L'avocate générale a affirmé avec force que "la vie humaine a de la valeur", rappelant que la DZ Mafia n'existait pas en tant que groupe en 2019, époque où a eu lieu le double meurtre. Gabriel Ory et Amine Oualane, âgés d'une trentaine d'années et déjà incarcérés depuis un moment, dirigent, semble-t-il, cette organisation criminelle depuis leur cellule.
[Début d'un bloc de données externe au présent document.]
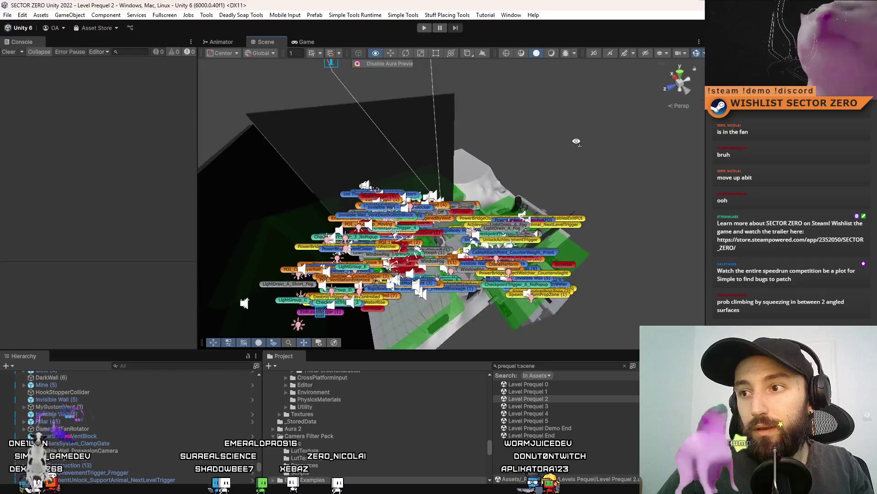
In fullscreen, fly down through Level Prequel 2's green machinery toward the dark pipes
{"action": "key", "text": "F11"}
{"action": "mouse_move", "coordinate": [567, 196]}
{"action": "left_mouse_down"}
{"action": "mouse_move", "coordinate": [569, 245]}
{"action": "mouse_move", "coordinate": [408, 58]}
{"action": "mouse_move", "coordinate": [436, 54]}
{"action": "left_mouse_up"}
{"action": "left_click_drag", "start_coordinate": [532, 103], "coordinate": [520, 121]}
{"action": "mouse_move", "coordinate": [302, 41]}
{"action": "left_mouse_down"}
{"action": "mouse_move", "coordinate": [309, 30]}
{"action": "mouse_move", "coordinate": [67, 371]}
{"action": "left_mouse_up"}
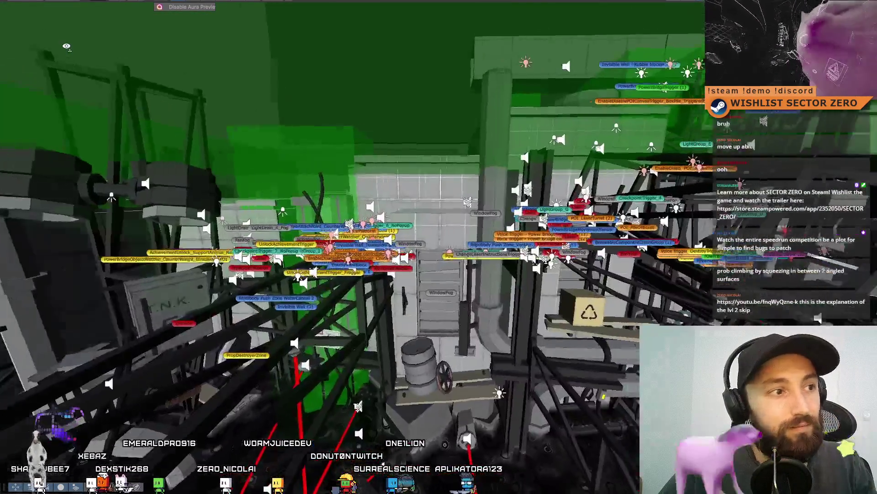
{"action": "mouse_move", "coordinate": [66, 47]}
{"action": "left_mouse_down"}
{"action": "mouse_move", "coordinate": [293, 97]}
{"action": "mouse_move", "coordinate": [308, 33]}
{"action": "mouse_move", "coordinate": [144, 420]}
{"action": "mouse_move", "coordinate": [110, 394]}
{"action": "mouse_move", "coordinate": [164, 290]}
{"action": "left_mouse_up"}
Circle the pillars and red cage, dive to the red trigger box, then exit fullscreen
{"action": "mouse_move", "coordinate": [265, 18]}
{"action": "left_mouse_down"}
{"action": "mouse_move", "coordinate": [252, 358]}
{"action": "mouse_move", "coordinate": [275, 327]}
{"action": "left_mouse_up"}
{"action": "left_click_drag", "start_coordinate": [492, 39], "coordinate": [322, 161]}
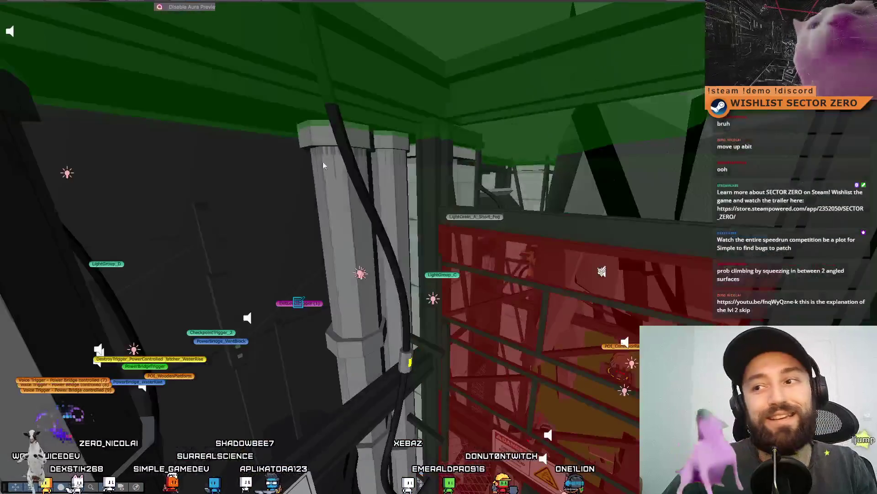
{"action": "left_click_drag", "start_coordinate": [490, 245], "coordinate": [424, 233]}
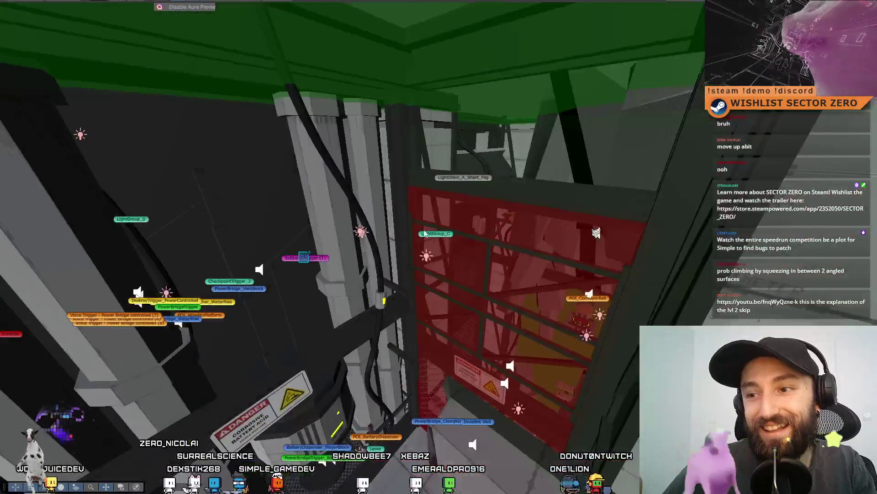
{"action": "mouse_move", "coordinate": [481, 144]}
{"action": "left_mouse_down"}
{"action": "mouse_move", "coordinate": [415, 170]}
{"action": "mouse_move", "coordinate": [385, 43]}
{"action": "mouse_move", "coordinate": [366, 92]}
{"action": "mouse_move", "coordinate": [327, 130]}
{"action": "mouse_move", "coordinate": [369, 118]}
{"action": "mouse_move", "coordinate": [313, 129]}
{"action": "mouse_move", "coordinate": [285, 195]}
{"action": "left_mouse_up"}
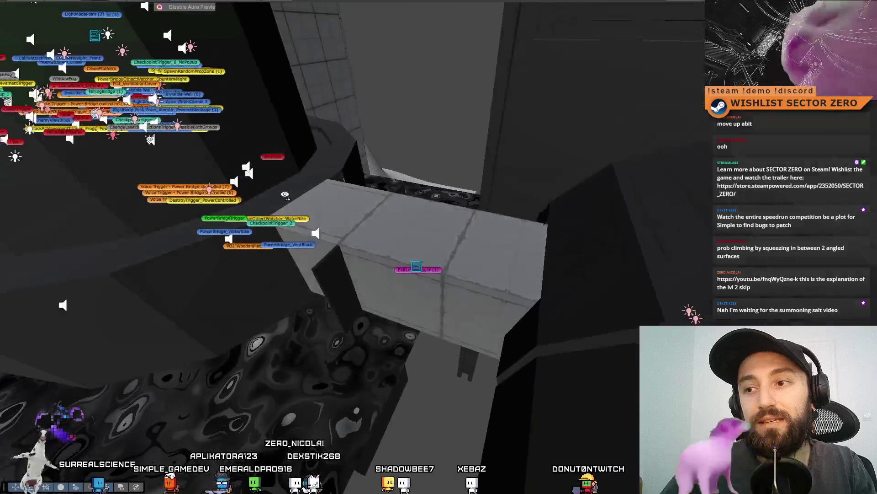
{"action": "mouse_move", "coordinate": [514, 270]}
{"action": "left_mouse_down"}
{"action": "mouse_move", "coordinate": [374, 281]}
{"action": "mouse_move", "coordinate": [391, 288]}
{"action": "left_mouse_up"}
Ce groupe s'est affirmé dans le trafic de drogue à Marseille, mais également dans des activités de racket.
Les évènements jugés remontent au 30 août 2019, lorsqu'une femme de ménage d'un hôtel Formule 1 près de Marseille découvre deux corps sans vie. Farid Tir, 29 ans, avait récemment été libéré de prison, tandis que son camarade, Mohamed Benjaghlouli, a été tué par ricochet, dessinant un tableau tragique d'un règlement de comptes dans le milieu du narcotrafic.
L'avocate générale a souligné l'importance pour la justice de fixer des "limites" aux comportements destructeurs de certains jeunes issus des quartiers marseillais, qui ont évolué d'une délinquance de droit commun à une grande criminalité de manière alarmante.